• _YOUR TASK_
Within these entries, which lines include the string "grade"? Copy each one.

• _PROVIDED MATERIAL_
========

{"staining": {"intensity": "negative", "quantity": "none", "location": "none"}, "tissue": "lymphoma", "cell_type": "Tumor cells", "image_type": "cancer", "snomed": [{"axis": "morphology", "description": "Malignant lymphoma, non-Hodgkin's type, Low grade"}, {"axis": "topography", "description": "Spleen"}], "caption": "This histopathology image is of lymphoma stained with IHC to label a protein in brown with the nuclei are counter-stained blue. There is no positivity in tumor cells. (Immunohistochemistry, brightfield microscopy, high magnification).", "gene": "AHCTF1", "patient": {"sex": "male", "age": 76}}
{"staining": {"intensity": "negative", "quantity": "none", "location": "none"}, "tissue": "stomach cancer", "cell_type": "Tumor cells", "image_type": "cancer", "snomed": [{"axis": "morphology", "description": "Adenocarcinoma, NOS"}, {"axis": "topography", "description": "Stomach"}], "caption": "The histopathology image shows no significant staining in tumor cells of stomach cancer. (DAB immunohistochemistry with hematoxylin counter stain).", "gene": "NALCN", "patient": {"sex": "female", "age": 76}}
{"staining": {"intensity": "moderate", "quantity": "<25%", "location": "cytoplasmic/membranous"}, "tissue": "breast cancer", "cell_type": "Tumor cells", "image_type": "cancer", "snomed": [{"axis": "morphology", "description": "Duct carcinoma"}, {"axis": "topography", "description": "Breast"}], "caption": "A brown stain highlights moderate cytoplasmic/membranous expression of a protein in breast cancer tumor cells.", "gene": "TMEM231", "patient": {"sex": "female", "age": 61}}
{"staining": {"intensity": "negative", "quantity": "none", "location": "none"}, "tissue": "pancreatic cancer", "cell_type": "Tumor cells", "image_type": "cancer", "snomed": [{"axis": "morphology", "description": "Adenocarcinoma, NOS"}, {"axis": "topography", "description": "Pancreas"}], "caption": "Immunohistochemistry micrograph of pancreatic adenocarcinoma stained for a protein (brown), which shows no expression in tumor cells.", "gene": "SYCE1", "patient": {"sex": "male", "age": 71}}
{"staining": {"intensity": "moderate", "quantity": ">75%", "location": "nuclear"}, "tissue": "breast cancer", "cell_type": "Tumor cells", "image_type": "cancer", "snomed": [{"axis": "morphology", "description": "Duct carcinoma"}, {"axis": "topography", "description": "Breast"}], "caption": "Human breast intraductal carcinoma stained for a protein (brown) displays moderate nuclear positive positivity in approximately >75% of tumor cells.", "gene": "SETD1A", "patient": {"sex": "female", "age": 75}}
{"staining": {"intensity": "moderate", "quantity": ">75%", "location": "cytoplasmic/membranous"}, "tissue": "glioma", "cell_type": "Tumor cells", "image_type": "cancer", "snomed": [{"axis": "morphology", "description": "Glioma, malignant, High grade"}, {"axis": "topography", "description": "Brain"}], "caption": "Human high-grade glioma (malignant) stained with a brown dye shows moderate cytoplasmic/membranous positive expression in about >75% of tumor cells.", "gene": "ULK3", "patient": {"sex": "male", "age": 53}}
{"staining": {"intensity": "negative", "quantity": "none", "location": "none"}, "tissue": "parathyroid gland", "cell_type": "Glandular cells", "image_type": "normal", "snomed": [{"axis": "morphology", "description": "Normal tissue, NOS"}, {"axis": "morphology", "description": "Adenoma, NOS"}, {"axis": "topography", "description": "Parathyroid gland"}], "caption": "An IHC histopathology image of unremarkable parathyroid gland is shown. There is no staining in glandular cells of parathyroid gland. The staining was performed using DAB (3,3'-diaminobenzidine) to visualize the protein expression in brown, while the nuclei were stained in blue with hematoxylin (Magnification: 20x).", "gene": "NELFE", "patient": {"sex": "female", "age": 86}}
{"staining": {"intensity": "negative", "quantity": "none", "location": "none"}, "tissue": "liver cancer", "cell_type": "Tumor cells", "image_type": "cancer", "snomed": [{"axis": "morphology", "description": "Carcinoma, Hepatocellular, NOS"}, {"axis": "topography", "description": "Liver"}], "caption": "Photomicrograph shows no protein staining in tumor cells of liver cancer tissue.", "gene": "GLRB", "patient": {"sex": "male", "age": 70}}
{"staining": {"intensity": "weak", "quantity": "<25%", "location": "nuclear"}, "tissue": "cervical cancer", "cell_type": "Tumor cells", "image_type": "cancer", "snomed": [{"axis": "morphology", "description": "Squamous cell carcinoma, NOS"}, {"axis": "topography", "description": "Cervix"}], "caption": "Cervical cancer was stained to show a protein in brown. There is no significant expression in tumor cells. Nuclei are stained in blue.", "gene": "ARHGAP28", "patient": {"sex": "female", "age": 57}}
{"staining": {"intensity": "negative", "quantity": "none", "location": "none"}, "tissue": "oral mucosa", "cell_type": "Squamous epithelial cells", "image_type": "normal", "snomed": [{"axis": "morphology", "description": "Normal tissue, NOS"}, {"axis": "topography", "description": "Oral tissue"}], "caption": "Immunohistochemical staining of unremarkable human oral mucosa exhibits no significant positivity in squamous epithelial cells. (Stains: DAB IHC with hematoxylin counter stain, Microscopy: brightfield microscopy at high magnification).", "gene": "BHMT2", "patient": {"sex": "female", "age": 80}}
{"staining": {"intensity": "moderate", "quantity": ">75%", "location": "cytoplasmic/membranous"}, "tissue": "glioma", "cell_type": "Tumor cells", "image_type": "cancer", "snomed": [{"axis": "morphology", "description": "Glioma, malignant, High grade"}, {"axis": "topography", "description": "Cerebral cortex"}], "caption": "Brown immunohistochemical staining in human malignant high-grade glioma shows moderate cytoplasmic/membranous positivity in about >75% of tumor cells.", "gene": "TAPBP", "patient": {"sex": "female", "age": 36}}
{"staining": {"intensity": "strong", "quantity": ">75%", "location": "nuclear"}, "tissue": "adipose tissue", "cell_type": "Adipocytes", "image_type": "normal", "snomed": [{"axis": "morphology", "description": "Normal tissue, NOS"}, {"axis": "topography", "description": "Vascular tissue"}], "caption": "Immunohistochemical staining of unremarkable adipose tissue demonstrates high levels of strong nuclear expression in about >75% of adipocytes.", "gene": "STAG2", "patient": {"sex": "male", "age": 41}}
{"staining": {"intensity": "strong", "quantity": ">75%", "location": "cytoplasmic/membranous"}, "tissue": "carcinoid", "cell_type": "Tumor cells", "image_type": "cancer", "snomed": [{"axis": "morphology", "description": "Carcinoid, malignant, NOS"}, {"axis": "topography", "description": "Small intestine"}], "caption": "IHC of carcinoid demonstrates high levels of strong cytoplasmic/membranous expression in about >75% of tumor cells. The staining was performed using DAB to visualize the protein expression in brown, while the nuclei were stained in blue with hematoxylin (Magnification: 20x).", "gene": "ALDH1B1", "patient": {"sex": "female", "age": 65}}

========

• _OUTPUT OF THE TASK_
{"staining": {"intensity": "negative", "quantity": "none", "location": "none"}, "tissue": "lymphoma", "cell_type": "Tumor cells", "image_type": "cancer", "snomed": [{"axis": "morphology", "description": "Malignant lymphoma, non-Hodgkin's type, Low grade"}, {"axis": "topography", "description": "Spleen"}], "caption": "This histopathology image is of lymphoma stained with IHC to label a protein in brown with the nuclei are counter-stained blue. There is no positivity in tumor cells. (Immunohistochemistry, brightfield microscopy, high magnification).", "gene": "AHCTF1", "patient": {"sex": "male", "age": 76}}
{"staining": {"intensity": "moderate", "quantity": ">75%", "location": "cytoplasmic/membranous"}, "tissue": "glioma", "cell_type": "Tumor cells", "image_type": "cancer", "snomed": [{"axis": "morphology", "description": "Glioma, malignant, High grade"}, {"axis": "topography", "description": "Brain"}], "caption": "Human high-grade glioma (malignant) stained with a brown dye shows moderate cytoplasmic/membranous positive expression in about >75% of tumor cells.", "gene": "ULK3", "patient": {"sex": "male", "age": 53}}
{"staining": {"intensity": "moderate", "quantity": ">75%", "location": "cytoplasmic/membranous"}, "tissue": "glioma", "cell_type": "Tumor cells", "image_type": "cancer", "snomed": [{"axis": "morphology", "description": "Glioma, malignant, High grade"}, {"axis": "topography", "description": "Cerebral cortex"}], "caption": "Brown immunohistochemical staining in human malignant high-grade glioma shows moderate cytoplasmic/membranous positivity in about >75% of tumor cells.", "gene": "TAPBP", "patient": {"sex": "female", "age": 36}}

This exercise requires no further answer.